*Input records:*
----

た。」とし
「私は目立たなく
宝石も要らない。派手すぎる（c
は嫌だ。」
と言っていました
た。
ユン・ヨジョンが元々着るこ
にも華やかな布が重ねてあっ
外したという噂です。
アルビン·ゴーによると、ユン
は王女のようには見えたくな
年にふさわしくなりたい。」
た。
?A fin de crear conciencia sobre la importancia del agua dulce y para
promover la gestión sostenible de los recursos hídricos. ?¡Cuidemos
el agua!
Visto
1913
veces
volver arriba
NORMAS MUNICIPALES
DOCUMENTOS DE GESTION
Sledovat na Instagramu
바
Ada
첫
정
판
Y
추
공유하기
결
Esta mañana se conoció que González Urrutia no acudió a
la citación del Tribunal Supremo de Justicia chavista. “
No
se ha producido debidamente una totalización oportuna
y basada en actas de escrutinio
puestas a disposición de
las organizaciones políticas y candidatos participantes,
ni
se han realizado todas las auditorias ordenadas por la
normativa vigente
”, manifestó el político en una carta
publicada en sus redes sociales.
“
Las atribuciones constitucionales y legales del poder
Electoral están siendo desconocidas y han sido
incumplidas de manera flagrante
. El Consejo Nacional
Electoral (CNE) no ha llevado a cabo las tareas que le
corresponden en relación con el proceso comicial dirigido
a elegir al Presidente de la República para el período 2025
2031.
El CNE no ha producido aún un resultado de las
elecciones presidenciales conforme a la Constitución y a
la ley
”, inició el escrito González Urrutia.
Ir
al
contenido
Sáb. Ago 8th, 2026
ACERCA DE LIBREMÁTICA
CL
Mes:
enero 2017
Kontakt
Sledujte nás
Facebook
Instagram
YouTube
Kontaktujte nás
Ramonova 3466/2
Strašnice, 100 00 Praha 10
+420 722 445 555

----

*Problem to work on:*
Return each line of the listing that contains the string "agua". Case counts, so only matches with the same capitalization qualify.

*Task output:*
?A fin de crear conciencia sobre la importancia del agua dulce y para
el agua!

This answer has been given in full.